Vren's expression shifted. "The last stand of the twelve?"
Hendrick nodded.
"Then this root grew from their sacrifice," Vren said quietly. "Twelve men held a narrow pass for three days so the reinforcement could reach Verant. None survived."
Malek felt something tighten in his chest. He'd found the root by accident while foraging. He hadn't known the story behind it.
He never would have thought that such a small herb could hold such depth.
"Ten thousand Ran," Vren said. "That's fair market price for something this rare."
"One million Ran," Malek said immediately. "If finding such a rare herb doesn't give me reason to research its value, I'm either dumb or blind."
Vren laughed. It was short and sharp. "You're out of your mind. Fifty thousand Ran. That's it."
"You can try selling it anywhere you want," Vren continued. "I'd like to see how much you can get, if anything at all."
"What makes you think I can't wait a few years before trying to sell it again?" Malek asked.
"Because Aursulang is most effective the faster it's used after extraction. The longer you wait, the less desirable the herb becomes. The veins will fade. The potency will drop. In five years, this root will be worth maybe ten thousand Ran if you're lucky."
Vren crossed his arms. "Two hundred thousand Ran. Final offer. And I'll throw in a vial of Condensed Ley Essence. Worth an additional hundred thousand Ran."
Malek was quiet for a moment.
He didn't really have a choice. He understood the situation clearly now. It was like the paintings in his previous world that sold for millions of dollars. Wealthy people purchased those paintings, which in turn increased their price even more. But if the same expensive painting was with a poor person, bought by a poor person, despite the painting being identical, its value would not be the same. The reason was the standing of that person and the perception of people.

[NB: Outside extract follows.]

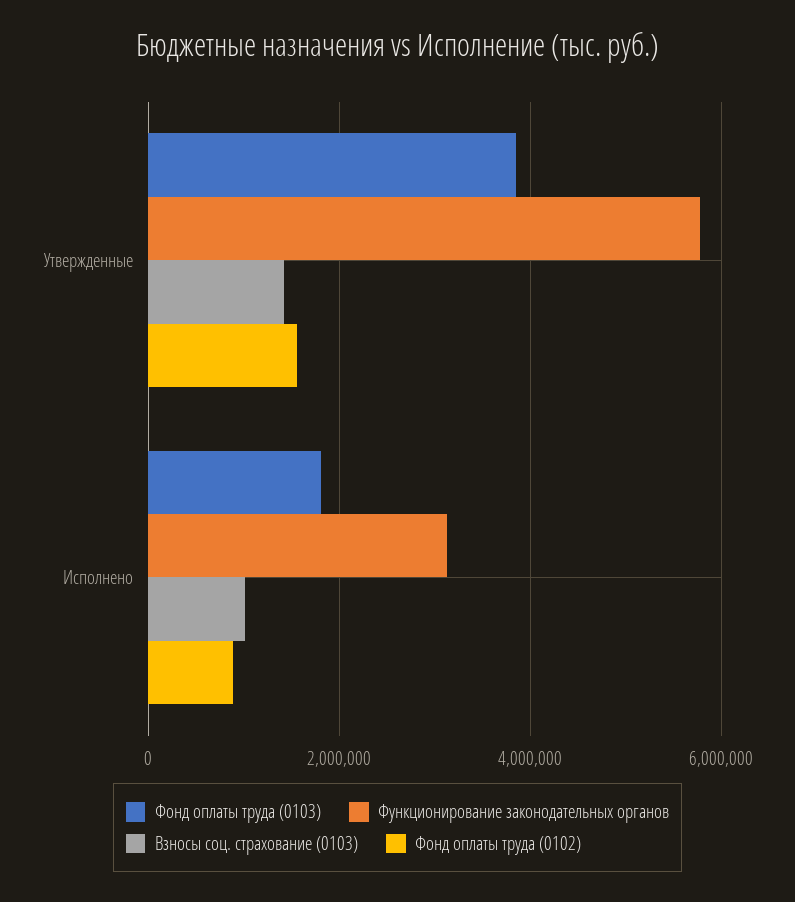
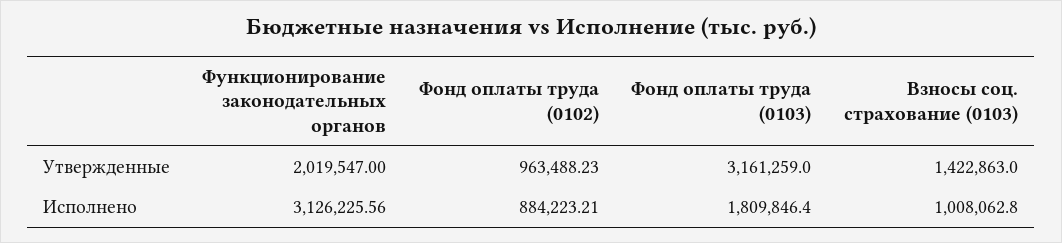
Фонд оплаты труда (0103), Утвержденные: 3800000 -> 3161259
Функционирование законодательных органов, Утвержденные: 5800000 -> 2019547
Фонд оплаты труда (0102), Утвержденные: 1600000 -> 963488.23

That was exactly his current situation.
Gritting his teeth, Malek glanced at Hendrick, who moved his head to avoid meeting Malek's pleading eyes.
Then he nodded. "Deal."
"Done." Vren held out his hand immediately.
They shook on it. One happy. The other depressed.
Vren went into the back room. Malek heard the sound of a lock opening, then another. When Vren came back, he carried a small wooden box and a sealed glass vial. He set the box on the counter and opened it. Inside were bills of one thousand Ran counted out carefully. Two hundred thousand Ran total.
He handed Malek the vial. It was filled with a liquid that shimmered faintly, like oil on water. "Ley Essence. Use it sparingly. A single drop in bathwater will help stabilize new channels. Use too much and it'll burn you from the inside out."
Malek pocketed the vial.
Vren reached under the counter and produced a small crystal, no bigger than a thumb. It glowed faintly blue.
"Mana-charged," Vren said. "Low-grade, but it'll power basic tools for a month. Call it a bonus for not wasting my time with garbage."
Malek pocketed that too, then asked one question he shouldn't have.
"How much was that Aursulang really worth?"
Vren smiled. "Five million Ran. Maybe more to the right buyer."
They left the shop. The street outside was quieter now. The afternoon sun was angled low, casting long shadows across the covered walkway.
Malek looked at the money in his hand. More money than he'd ever seen in one place. Enough to buy a house in the town. Enough to live on for a few years if you were careful.
"That root was mine. I shouldn't have sold it," Malek said quietly.
"It was," Hendrick agreed. "And now it's money. Which is more useful."
He patted Malek on the shoulder.
Malek laughed without a soul. "I won't forget this, Vren, you scamming bastard."